- **Exercise prompt**
Please report how many lines in the data underneath hold the word "ariettamix", with no other text.

Records from a data collection:
■ ■ ■
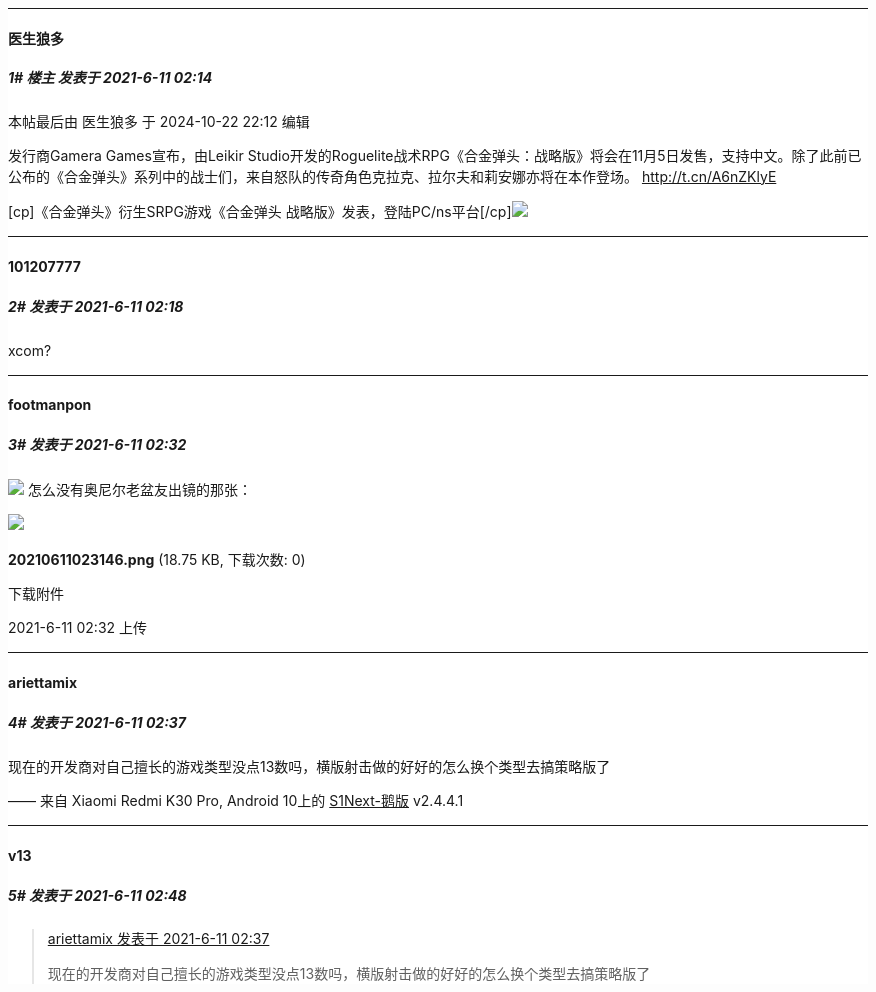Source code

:﻿
*****

####  医生狼多  
##### 1#       楼主       发表于 2021-6-11 02:14

 本帖最后由 医生狼多 于 2024-10-22 22:12 编辑 

发行商Gamera Games宣布，由Leikir Studio开发的Roguelite战术RPG《合金弹头：战略版》将会在11月5日发售，支持中文。除了此前已公布的《合金弹头》系列中的战士们，来自怒队的传奇角色克拉克、拉尔夫和莉安娜亦将在本作登场。 http://t.cn/A6nZKlyE ​​​

[cp]《合金弹头》衍生SRPG游戏《合金弹头 战略版》发表，登陆PC/ns平台 ​​​[/cp]<img src="https://p.sda1.dev/2/070456b387cbe9f310be36f105f81df5/IMG_CMP_79381628.jpeg" referrerpolicy="no-referrer">

*****

####  101207777  
##### 2#       发表于 2021-6-11 02:18

xcom?

*****

####  footmanpon  
##### 3#       发表于 2021-6-11 02:32

<img src="https://static.saraba1st.com/image/smiley/face2017/066.png" referrerpolicy="no-referrer"> 怎么没有奥尼尔老盆友出镜的那张：

<img src="https://img.saraba1st.com/forum/202106/11/023204fde7j99mumbjj1eu.png" referrerpolicy="no-referrer">

<strong>20210611023146.png</strong> (18.75 KB, 下载次数: 0)

下载附件

2021-6-11 02:32 上传

*****

####  ariettamix  
##### 4#       发表于 2021-6-11 02:37

现在的开发商对自己擅长的游戏类型没点13数吗，横版射击做的好好的怎么换个类型去搞策略版了

—— 来自 Xiaomi Redmi K30 Pro, Android 10上的 [S1Next-鹅版](https://github.com/ykrank/S1-Next/releases) v2.4.4.1

*****

####  v13  
##### 5#       发表于 2021-6-11 02:48

<blockquote><a href="httphttps://bbs.saraba1st.com/2b/forum.php?mod=redirect&amp;goto=findpost&amp;pid=51552503&amp;ptid=2009250" target="_blank">ariettamix 发表于 2021-6-11 02:37</a>

现在的开发商对自己擅长的游戏类型没点13数吗，横版射击做的好好的怎么换个类型去搞策略版了
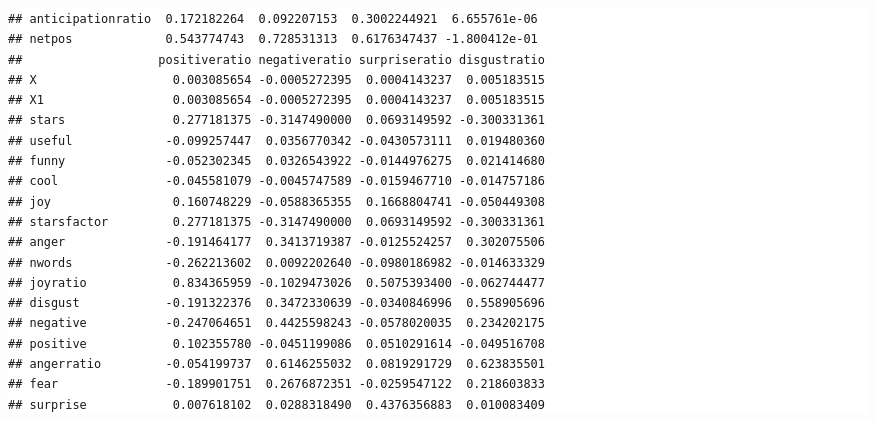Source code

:     ## anticipationratio  0.172182264  0.092207153  0.3002244921  6.655761e-06
    ## netpos             0.543774743  0.728531313  0.6176347437 -1.800412e-01
    ##                   positiveratio negativeratio surpriseratio disgustratio
    ## X                   0.003085654 -0.0005272395  0.0004143237  0.005183515
    ## X1                  0.003085654 -0.0005272395  0.0004143237  0.005183515
    ## stars               0.277181375 -0.3147490000  0.0693149592 -0.300331361
    ## useful             -0.099257447  0.0356770342 -0.0430573111  0.019480360
    ## funny              -0.052302345  0.0326543922 -0.0144976275  0.021414680
    ## cool               -0.045581079 -0.0045747589 -0.0159467710 -0.014757186
    ## joy                 0.160748229 -0.0588365355  0.1668804741 -0.050449308
    ## starsfactor         0.277181375 -0.3147490000  0.0693149592 -0.300331361
    ## anger              -0.191464177  0.3413719387 -0.0125524257  0.302075506
    ## nwords             -0.262213602  0.0092202640 -0.0980186982 -0.014633329
    ## joyratio            0.834365959 -0.1029473026  0.5075393400 -0.062744477
    ## disgust            -0.191322376  0.3472330639 -0.0340846996  0.558905696
    ## negative           -0.247064651  0.4425598243 -0.0578020035  0.234202175
    ## positive            0.102355780 -0.0451199086  0.0510291614 -0.049516708
    ## angerratio         -0.054199737  0.6146255032  0.0819291729  0.623835501
    ## fear               -0.189901751  0.2676872351 -0.0259547122  0.218603833
    ## surprise            0.007618102  0.0288318490  0.4376356883  0.010083409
■ ■ ■
- **Solution**
2